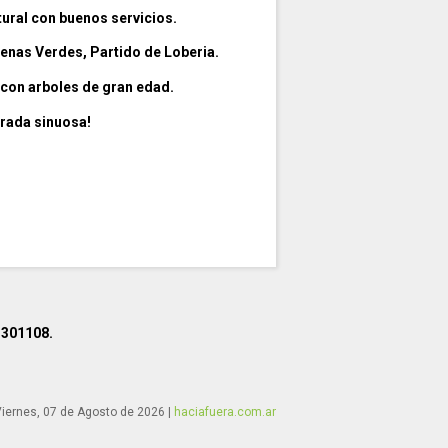
ural con buenos servicios.
Arenas Verdes, Partido de Loberia.
 con arboles de gran edad.
trada sinuosa!
-301108.
iernes, 07 de Agosto de 2026
|
haciafuera.com.ar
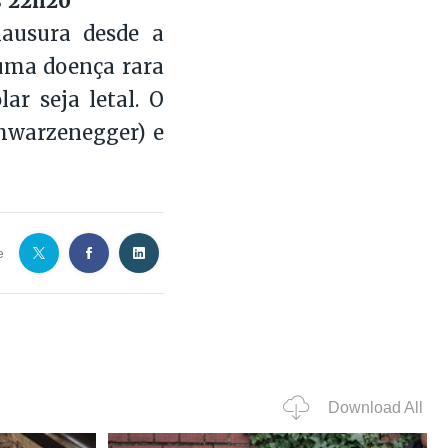
s 22h20
lausura desde a
 uma doença rara
ar seja letal. O
chwarzenegger) e
e
Download All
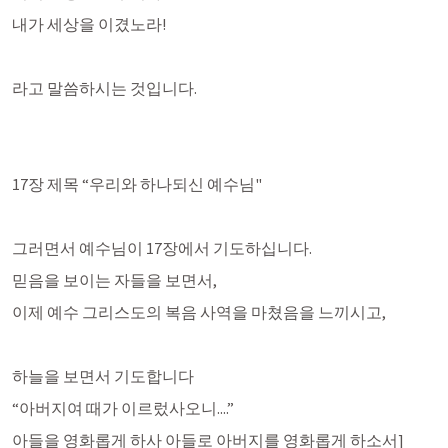
내가 세상을 이겼노라!
라고 말씀하시는 것입니다.
17장 제목 “우리와 하나되신 예수님"
그러면서 예수님이 17장에서 기도하십니다.
믿음을 보이는 자들을 보면서,
이제 예수 그리스도의 복음 사역을 마쳤음을 느끼시고,
하늘을 보면서 기도합니다
“아버지여 때가 이르렀사오니....”
아들을 영화롭게 하사 아들로 아버지를 영화롭게 하소서]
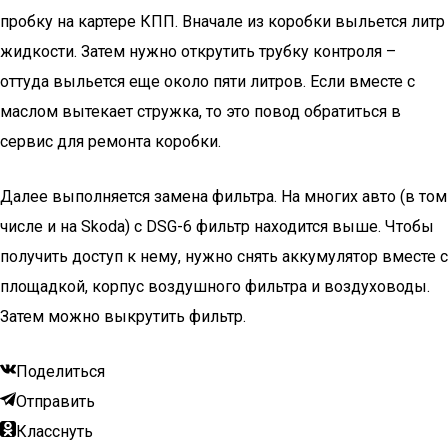
пробку на картере КПП. Вначале из коробки выльется литр
жидкости. Затем нужно открутить трубку контроля –
оттуда выльется еще около пяти литров. Если вместе с
маслом вытекает стружка, то это повод обратиться в
сервис для ремонта коробки.
Далее выполняется замена фильтра. На многих авто (в том
числе и на Skoda) с DSG-6 фильтр находится выше. Чтобы
получить доступ к нему, нужно снять аккумулятор вместе с
площадкой, корпус воздушного фильтра и воздуховоды.
Затем можно выкрутить фильтр.
Поделиться
Отправить
Класснуть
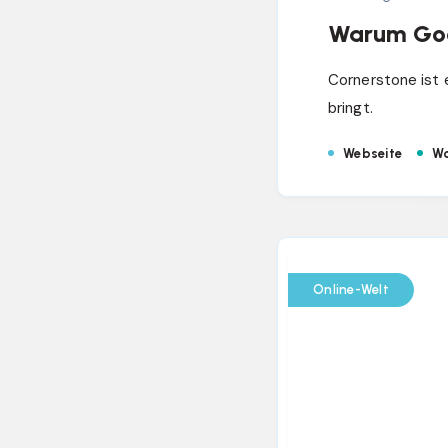
Warum Goog
Cornerstone ist e
bringt.
Webseite
Wo
Online-Welt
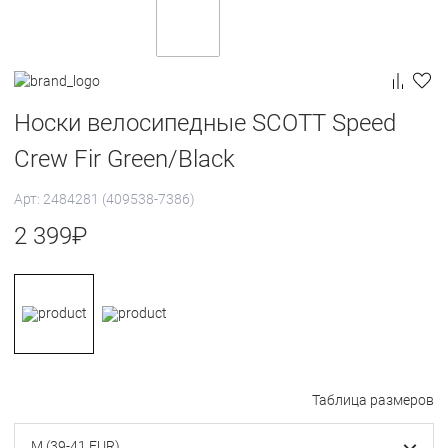
Носки велосипедные SCOTT Speed
Crew Fir Green/Black
Арт: 2484281 (409538-7386)
2 399
₽
Таблица размеров
M (39-41 EUR)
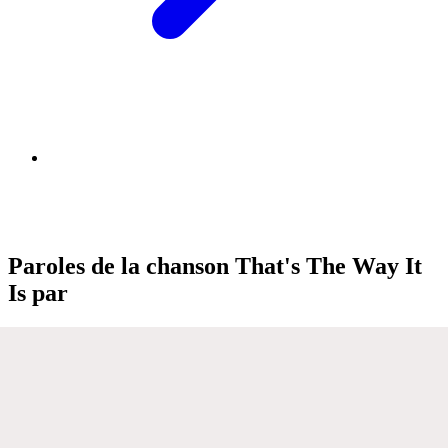
Paroles de la chanson That's The Way It
Is par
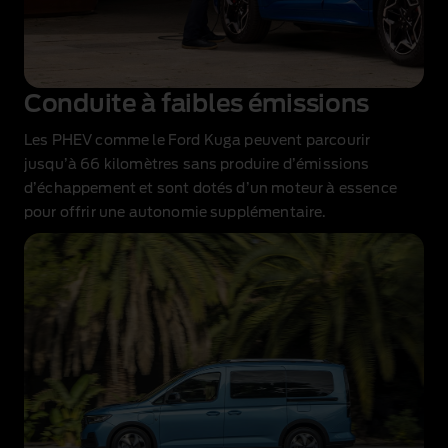
Conduite à faibles émissions
Les PHEV comme le Ford Kuga peuvent parcourir
jusqu’à 66 kilomètres
sans produire d’émissions
d’échappement et sont dotés d’un moteur à essence
pour offrir une autonomie supplémentaire.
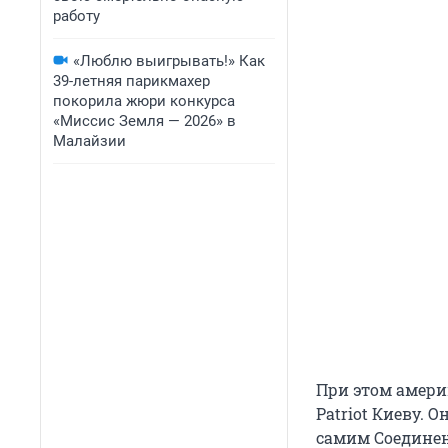
работу
«Люблю выигрывать!» Как
39-летняя парикмахер
покорила жюри конкурса
«Миссис Земля — 2026» в
Малайзии
При этом амери
Patriot Киеву. 
самим Соедине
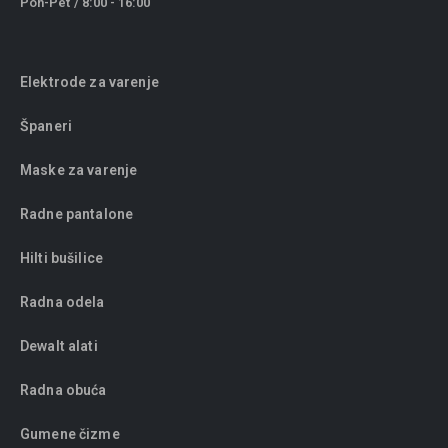
Pon-Pet / 8:00 - 16:00
Elektrode za varenje
Španeri
Maske za varenje
Radne pantalone
Hilti bušilice
Radna odela
Dewalt alati
Radna obuća
Gumene čizme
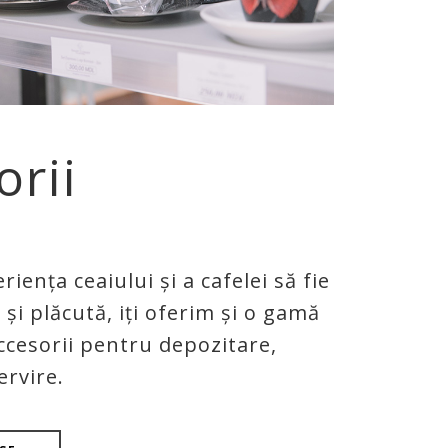
orii
iența ceaiului și a cafelei să fie
 și plăcută, iți oferim și o gamă
ccesorii pentru depozitare,
ervire.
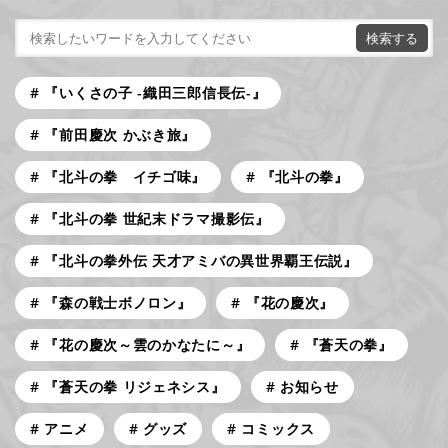
『いくさの子 -織田三郎信長伝-』
『前田慶次 かぶき旅』
『北斗の拳 イチゴ味』
『北斗の拳』
『北斗の拳 世紀末ドラマ撮影伝』
『北斗の拳外伝 天才アミバの異世界覇王伝説』
『森の戦士ボノロン』
『花の慶次』
『花の慶次～雲のかなたに～』
『蒼天の拳』
『蒼天の拳 リジェネシス』
お知らせ
アニメ
グッズ
コミックス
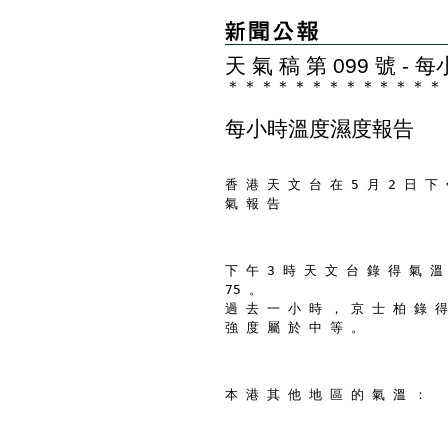
天 氣 稿 第 099 號 
＊
＊
＊
＊
＊
＊
＊
＊
＊
＊
＊
＊
＊
每小時溫度濕度報告
香 港 天 文 台 在 5 月 2 日 下 
氣 報 告
下 午 3 時 天 文 台 錄 得 氣 溫
75 。
過 去 一 小 時 ， 京 士 柏 錄 得
強 度 屬 於 中 等 。
本 港 其 他 地 區 的 氣 溫 ：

• • • • • • •

Show each line from the entries above in which the word "выльется" appears.

пробку на картере КПП. Вначале из коробки выльется литр
оттуда выльется еще около пяти литров. Если вместе с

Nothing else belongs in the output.